HUDDERSFIELD will be sporting a colourful new look all winter.

Tens of thousands of blooms are being planted throughout Kirklees to keep it looking colourful over the winter months.

And their creation has been helped by a machine which has recycled old flower cuttings by turning them into compost.

The bright flowers that adorned the many parks, public spaces and roundabouts of the area are now being dug out and replaced by over 200,000 winter bedding plants.

The new blooms, which include colourful polyanthus, forget-me-nots and double daisies, will be planted over the next couple of weeks in places like Dewsbury, Holmfirth and areas in and around Huddersfield, including St George’s Square.

Paul Marshall, manager of Kirklees Council’s nursery at Bradley, which supplies all the plants, said: “The plants will be going out everywhere in Kirklees, including all the parks, gardens, cemeteries and other public spaces.

“It’s a massive operation as we have to get well over 200,000 plants out over a two-week period, and this includes taking all the old plants out and forking over and weeding the flower beds.

“We’re trying to make the area as colourful as possible to stop it looking bare over the winter – last year we had an excellent display throughout the winter which lasted well into the spring, which is when we plant the new flowers.

“We will have an ever greater splash of colour this year because there are things opening and coming into flower now.

“This is because of the warmer weather.
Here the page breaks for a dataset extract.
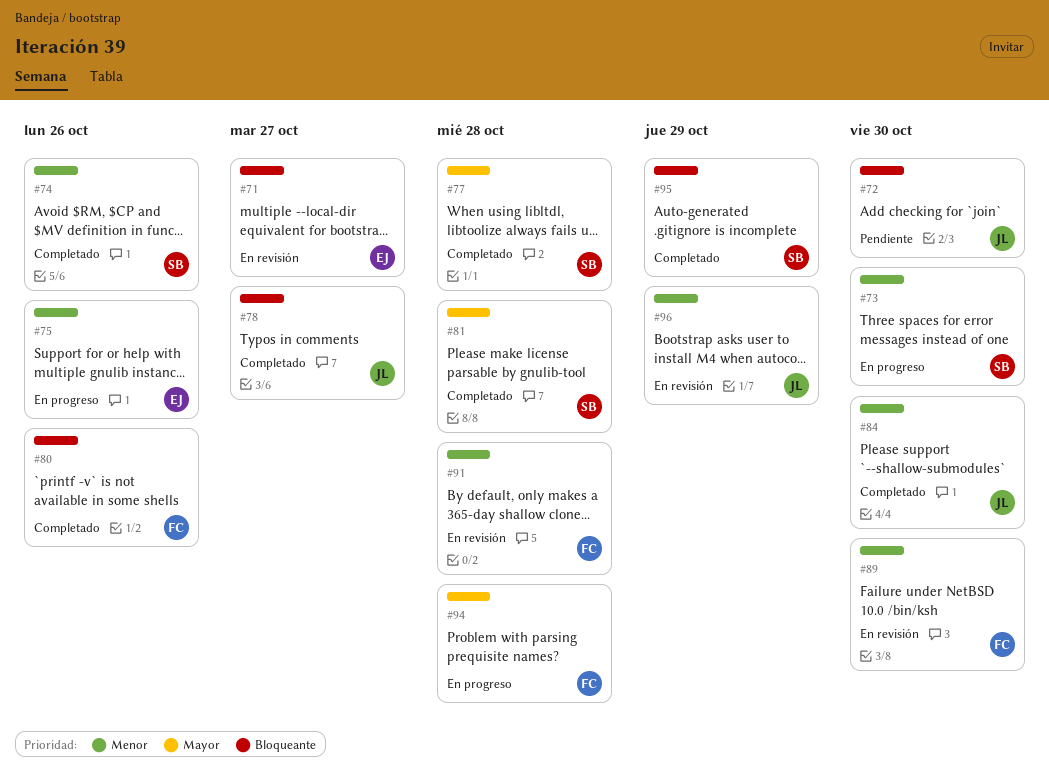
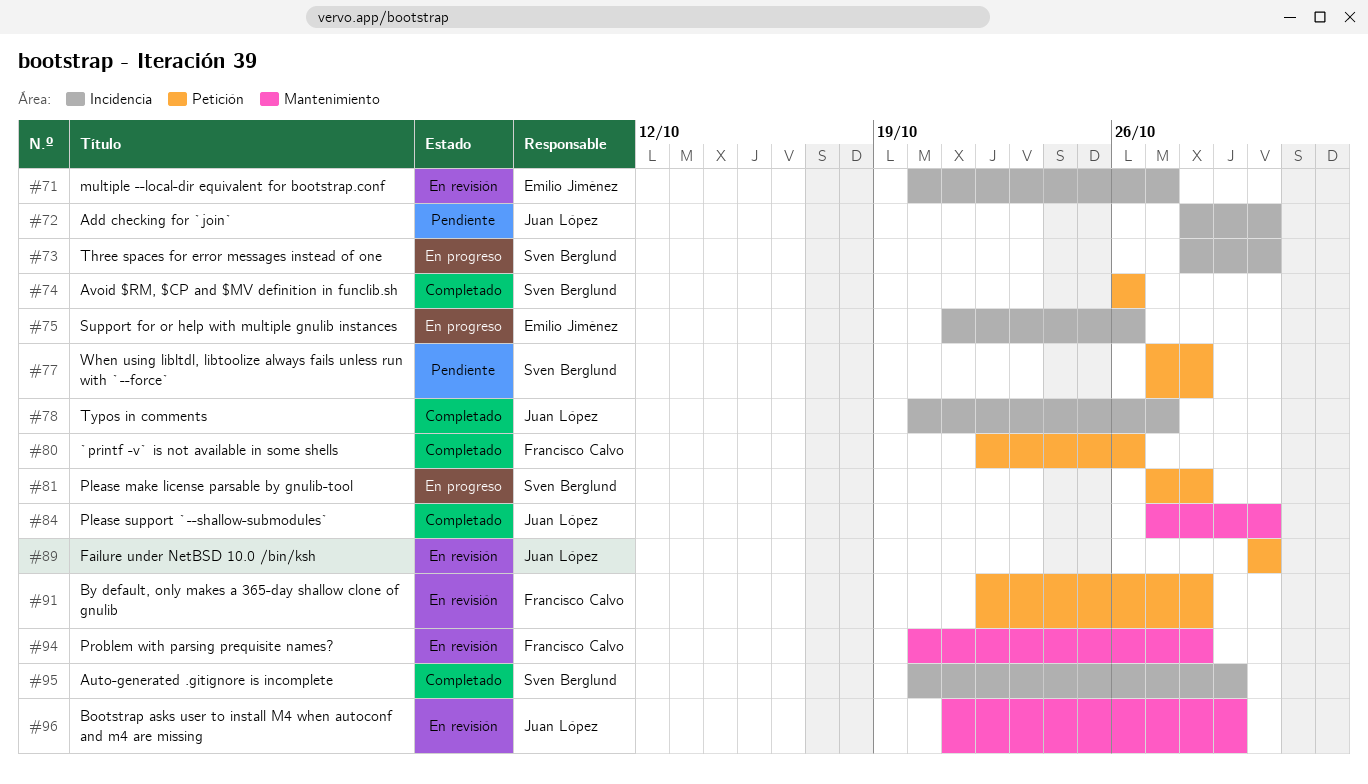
#77, status: Completado -> Pendiente
#81, status: Completado -> En progreso
#89, owner: Francisco Calvo -> Juan López
#94, status: En progreso -> En revisión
We’ve had a good autumn and it’s not been too wet, so we’ve been able to grow some really nice plants.”

As part of the plant-growing process, this year, nursery staff have been putting back into the ground what has been taken out– as the compost being used to enrich the flower beds have been produced from prunings and cuttings taken from the nursery and other parks and open spaces.

Instead of sending the offcuts to the rubbish tip, they have been reduced to a rich, dark compost with a shredding machine.

The machine, hired from Calderdale Council, shredded a large pile of prunings in a day at the Bradley nursery.

The cost of using the machine, which devours anything up to four inches in diameter, saved on the cost of sending the prunings to the rubbish tip and also on the cost of buying compost.

Mr Marshall commented: “It’s a big machine, over five metres long and a lot of prunings and waste can be loaded, which are then ground up to make compost.

“We have used flowers from old hanging baskets and plants at the nursery to make the compost– the machine can also be used to recycle old Christmas trees.”